(Saved entries)
--- START ---

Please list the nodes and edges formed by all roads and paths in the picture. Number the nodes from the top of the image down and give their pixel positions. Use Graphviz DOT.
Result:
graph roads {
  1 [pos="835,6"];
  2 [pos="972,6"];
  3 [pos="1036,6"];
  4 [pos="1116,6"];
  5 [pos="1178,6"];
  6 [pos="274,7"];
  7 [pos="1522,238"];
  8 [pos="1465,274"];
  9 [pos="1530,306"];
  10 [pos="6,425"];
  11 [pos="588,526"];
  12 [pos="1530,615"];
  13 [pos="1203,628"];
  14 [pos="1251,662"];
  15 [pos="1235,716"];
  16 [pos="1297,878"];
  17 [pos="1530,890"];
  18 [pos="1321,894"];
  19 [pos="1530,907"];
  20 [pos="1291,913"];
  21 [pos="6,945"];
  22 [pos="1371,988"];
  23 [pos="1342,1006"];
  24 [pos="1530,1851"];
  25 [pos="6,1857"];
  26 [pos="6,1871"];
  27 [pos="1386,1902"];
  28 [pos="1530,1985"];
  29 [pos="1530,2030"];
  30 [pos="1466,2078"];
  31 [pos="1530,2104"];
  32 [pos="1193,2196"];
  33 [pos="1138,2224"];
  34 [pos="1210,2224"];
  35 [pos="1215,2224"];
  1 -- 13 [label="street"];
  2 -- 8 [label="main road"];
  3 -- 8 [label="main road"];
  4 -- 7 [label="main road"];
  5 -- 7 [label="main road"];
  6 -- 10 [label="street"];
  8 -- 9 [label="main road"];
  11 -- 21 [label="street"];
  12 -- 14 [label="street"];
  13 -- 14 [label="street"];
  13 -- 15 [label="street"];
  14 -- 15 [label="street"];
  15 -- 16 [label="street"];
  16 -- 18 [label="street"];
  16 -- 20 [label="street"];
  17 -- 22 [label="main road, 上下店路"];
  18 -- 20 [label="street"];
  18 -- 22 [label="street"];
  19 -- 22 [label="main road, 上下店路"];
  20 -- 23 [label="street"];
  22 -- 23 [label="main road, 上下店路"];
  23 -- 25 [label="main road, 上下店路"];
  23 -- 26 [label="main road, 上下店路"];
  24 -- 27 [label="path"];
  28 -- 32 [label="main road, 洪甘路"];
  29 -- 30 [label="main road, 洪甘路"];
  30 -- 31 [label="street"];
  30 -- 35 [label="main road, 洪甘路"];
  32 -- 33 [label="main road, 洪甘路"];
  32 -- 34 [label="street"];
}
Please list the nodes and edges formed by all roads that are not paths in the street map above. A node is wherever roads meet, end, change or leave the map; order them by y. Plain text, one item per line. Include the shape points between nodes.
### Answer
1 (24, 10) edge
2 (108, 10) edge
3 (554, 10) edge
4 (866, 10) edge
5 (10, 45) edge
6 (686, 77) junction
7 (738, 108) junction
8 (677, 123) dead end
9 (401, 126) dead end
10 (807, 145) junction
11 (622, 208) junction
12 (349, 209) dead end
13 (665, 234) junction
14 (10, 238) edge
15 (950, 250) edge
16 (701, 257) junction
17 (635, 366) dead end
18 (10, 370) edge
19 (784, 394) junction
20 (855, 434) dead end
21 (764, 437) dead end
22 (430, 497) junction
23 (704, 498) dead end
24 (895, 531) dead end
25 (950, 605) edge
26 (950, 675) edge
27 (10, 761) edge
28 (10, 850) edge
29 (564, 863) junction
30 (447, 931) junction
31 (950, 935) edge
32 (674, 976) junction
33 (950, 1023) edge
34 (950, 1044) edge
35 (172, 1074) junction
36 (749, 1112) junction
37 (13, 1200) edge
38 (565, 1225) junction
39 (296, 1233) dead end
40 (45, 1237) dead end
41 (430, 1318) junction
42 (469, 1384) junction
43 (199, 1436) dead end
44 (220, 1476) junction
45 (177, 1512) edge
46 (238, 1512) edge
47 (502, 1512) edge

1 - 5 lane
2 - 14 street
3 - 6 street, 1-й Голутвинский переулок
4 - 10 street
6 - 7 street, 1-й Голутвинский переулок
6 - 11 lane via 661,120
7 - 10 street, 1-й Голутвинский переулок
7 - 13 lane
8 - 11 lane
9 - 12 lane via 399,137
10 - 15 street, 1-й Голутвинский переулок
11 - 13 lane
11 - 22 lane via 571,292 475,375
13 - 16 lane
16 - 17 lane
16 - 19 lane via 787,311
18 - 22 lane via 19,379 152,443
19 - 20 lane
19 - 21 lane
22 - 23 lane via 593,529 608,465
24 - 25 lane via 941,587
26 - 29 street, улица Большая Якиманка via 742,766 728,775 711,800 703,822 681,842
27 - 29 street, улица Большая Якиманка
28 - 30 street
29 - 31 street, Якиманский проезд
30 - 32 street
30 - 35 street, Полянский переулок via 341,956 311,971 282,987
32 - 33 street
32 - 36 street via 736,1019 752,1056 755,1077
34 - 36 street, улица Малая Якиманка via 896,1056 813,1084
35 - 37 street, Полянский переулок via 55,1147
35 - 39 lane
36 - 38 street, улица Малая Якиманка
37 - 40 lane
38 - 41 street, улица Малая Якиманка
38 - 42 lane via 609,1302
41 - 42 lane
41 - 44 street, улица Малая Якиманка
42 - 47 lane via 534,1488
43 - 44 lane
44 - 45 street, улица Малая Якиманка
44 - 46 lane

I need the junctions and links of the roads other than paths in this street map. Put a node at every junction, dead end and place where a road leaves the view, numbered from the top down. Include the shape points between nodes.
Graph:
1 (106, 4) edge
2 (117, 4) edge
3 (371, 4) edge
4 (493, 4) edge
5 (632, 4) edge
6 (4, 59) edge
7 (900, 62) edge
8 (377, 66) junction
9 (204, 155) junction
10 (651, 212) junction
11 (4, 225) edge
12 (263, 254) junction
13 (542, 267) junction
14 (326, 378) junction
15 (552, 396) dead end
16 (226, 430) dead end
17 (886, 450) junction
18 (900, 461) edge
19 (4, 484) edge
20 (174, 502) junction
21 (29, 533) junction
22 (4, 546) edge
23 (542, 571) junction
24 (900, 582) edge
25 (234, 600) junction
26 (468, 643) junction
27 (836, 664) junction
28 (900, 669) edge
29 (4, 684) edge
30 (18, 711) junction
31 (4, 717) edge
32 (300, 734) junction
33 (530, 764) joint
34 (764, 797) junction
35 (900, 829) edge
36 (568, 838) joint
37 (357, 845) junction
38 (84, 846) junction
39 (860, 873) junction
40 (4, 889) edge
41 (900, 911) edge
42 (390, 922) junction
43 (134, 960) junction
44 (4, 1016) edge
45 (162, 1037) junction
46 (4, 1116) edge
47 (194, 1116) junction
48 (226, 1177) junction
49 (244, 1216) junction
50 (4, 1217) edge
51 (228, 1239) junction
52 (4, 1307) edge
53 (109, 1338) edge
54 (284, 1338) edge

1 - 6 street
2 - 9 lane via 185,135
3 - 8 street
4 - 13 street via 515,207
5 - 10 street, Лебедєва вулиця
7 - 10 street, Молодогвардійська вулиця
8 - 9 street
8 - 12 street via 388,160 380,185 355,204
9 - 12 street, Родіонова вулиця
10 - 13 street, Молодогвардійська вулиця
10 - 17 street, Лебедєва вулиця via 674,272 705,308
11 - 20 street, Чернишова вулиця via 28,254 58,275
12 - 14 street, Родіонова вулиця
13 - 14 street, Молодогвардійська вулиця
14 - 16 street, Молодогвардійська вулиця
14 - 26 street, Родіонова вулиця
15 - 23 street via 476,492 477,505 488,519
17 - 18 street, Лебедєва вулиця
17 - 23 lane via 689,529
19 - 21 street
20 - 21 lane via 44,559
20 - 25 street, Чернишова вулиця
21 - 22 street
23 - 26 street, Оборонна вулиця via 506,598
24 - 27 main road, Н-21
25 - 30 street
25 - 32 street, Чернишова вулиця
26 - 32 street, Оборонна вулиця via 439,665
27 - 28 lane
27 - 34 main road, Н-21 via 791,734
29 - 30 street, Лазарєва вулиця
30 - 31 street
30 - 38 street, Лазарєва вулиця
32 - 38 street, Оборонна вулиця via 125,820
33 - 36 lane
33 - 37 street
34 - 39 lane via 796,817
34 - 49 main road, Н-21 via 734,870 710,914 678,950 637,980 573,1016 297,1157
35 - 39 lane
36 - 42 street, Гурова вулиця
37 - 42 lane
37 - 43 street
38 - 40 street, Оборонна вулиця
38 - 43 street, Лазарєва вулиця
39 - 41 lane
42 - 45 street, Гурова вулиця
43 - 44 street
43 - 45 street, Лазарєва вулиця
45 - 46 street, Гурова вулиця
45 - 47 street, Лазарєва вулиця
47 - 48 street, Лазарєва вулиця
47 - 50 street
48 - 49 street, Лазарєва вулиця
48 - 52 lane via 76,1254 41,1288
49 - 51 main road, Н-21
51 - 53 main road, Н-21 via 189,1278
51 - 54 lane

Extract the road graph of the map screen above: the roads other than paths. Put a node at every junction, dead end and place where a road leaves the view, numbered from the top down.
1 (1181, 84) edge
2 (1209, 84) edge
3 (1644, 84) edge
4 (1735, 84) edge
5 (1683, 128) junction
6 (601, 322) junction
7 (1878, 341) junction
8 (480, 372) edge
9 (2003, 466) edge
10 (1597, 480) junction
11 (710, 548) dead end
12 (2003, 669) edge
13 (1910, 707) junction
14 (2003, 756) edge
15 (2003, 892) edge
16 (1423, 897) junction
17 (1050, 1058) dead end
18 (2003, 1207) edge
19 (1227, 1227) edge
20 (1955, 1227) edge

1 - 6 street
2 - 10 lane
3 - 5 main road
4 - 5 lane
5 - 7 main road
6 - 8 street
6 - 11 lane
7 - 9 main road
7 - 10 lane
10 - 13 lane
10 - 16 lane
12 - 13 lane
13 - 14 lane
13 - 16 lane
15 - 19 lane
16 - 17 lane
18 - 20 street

--- END ---

__Exercise details__.
Your answer should be every line above that contains the word "paths".

__Response area__.
Please list the nodes and edges formed by all roads and paths in the picture. Number the nodes from the top of the image down and give their pixel positions. Use Graphviz DOT.
Please list the nodes and edges formed by all roads that are not paths in the street map above. A node is wherever roads meet, end, change or leave the map; order them by y. Plain text, one item per line. Include the shape points between nodes.
I need the junctions and links of the roads other than paths in this street map. Put a node at every junction, dead end and place where a road leaves the view, numbered from the top down. Include the shape points between nodes.
Extract the road graph of the map screen above: the roads other than paths. Put a node at every junction, dead end and place where a road leaves the view, numbered from the top down.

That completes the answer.